*Exercise prompt:* With nothing added and nothing dropped, write out all of the entries below.
BEGIN
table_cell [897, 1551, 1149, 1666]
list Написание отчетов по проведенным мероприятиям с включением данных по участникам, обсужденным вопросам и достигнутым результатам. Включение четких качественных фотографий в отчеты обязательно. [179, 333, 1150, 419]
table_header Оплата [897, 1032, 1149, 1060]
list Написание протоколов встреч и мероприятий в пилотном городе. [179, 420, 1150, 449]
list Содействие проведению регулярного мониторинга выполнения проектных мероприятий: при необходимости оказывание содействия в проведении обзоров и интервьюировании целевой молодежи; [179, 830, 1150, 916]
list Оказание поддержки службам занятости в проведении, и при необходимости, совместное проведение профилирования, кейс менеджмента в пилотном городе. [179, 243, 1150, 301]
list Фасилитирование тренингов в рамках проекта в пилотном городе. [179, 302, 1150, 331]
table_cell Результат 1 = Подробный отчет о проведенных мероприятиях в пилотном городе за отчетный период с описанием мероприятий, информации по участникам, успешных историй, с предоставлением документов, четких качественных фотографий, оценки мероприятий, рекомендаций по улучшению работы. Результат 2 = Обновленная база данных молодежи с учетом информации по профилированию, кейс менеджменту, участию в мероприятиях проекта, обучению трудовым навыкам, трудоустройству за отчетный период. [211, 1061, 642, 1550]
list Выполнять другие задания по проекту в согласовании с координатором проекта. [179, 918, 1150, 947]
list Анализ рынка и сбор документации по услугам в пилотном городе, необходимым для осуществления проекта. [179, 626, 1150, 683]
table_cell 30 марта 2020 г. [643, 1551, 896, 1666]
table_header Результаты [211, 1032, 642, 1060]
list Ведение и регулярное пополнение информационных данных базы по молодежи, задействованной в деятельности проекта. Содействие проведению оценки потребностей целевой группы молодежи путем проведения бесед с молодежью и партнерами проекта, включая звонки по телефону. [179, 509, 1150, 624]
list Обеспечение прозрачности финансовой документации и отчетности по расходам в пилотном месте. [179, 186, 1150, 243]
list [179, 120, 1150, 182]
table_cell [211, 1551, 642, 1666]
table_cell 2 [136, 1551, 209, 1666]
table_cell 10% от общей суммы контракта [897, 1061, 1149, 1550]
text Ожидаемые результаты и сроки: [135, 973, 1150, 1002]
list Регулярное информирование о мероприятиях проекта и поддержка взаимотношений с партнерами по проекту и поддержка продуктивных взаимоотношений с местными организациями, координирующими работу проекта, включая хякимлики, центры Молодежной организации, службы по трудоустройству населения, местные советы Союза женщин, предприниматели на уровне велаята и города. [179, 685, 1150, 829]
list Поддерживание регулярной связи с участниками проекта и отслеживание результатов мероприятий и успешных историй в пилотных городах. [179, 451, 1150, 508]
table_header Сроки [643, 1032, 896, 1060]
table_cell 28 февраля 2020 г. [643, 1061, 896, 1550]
END
*Expected output:*
table_cell [897, 1551, 1149, 1666]
list Написание отчетов по проведенным мероприятиям с включением данных по участникам, обсужденным вопросам и достигнутым результатам. Включение четких качественных фотографий в отчеты обязательно. [179, 333, 1150, 419]
table_header Оплата [897, 1032, 1149, 1060]
list Написание протоколов встреч и мероприятий в пилотном городе. [179, 420, 1150, 449]
list Содействие проведению регулярного мониторинга выполнения проектных мероприятий: при необходимости оказывание содействия в проведении обзоров и интервьюировании целевой молодежи; [179, 830, 1150, 916]
list Оказание поддержки службам занятости в проведении, и при необходимости, совместное проведение профилирования, кейс менеджмента в пилотном городе. [179, 243, 1150, 301]
list Фасилитирование тренингов в рамках проекта в пилотном городе. [179, 302, 1150, 331]
table_cell Результат 1 = Подробный отчет о проведенных мероприятиях в пилотном городе за отчетный период с описанием мероприятий, информации по участникам, успешных историй, с предоставлением документов, четких качественных фотографий, оценки мероприятий, рекомендаций по улучшению работы. Результат 2 = Обновленная база данных молодежи с учетом информации по профилированию, кейс менеджменту, участию в мероприятиях проекта, обучению трудовым навыкам, трудоустройству за отчетный период. [211, 1061, 642, 1550]
list Выполнять другие задания по проекту в согласовании с координатором проекта. [179, 918, 1150, 947]
list Анализ рынка и сбор документации по услугам в пилотном городе, необходимым для осуществления проекта. [179, 626, 1150, 683]
table_cell 30 марта 2020 г. [643, 1551, 896, 1666]
table_header Результаты [211, 1032, 642, 1060]
list Ведение и регулярное пополнение информационных данных базы по молодежи, задействованной в деятельности проекта. Содействие проведению оценки потребностей целевой группы молодежи путем проведения бесед с молодежью и партнерами проекта, включая звонки по телефону. [179, 509, 1150, 624]
list Обеспечение прозрачности финансовой документации и отчетности по расходам в пилотном месте. [179, 186, 1150, 243]
list [179, 120, 1150, 182]
table_cell [211, 1551, 642, 1666]
table_cell 2 [136, 1551, 209, 1666]
table_cell 10% от общей суммы контракта [897, 1061, 1149, 1550]
text Ожидаемые результаты и сроки: [135, 973, 1150, 1002]
list Регулярное информирование о мероприятиях проекта и поддержка взаимотношений с партнерами по проекту и поддержка продуктивных взаимоотношений с местными организациями, координирующими работу проекта, включая хякимлики, центры Молодежной организации, службы по трудоустройству населения, местные советы Союза женщин, предприниматели на уровне велаята и города. [179, 685, 1150, 829]
list Поддерживание регулярной связи с участниками проекта и отслеживание результатов мероприятий и успешных историй в пилотных городах. [179, 451, 1150, 508]
table_header Сроки [643, 1032, 896, 1060]
table_cell 28 февраля 2020 г. [643, 1061, 896, 1550]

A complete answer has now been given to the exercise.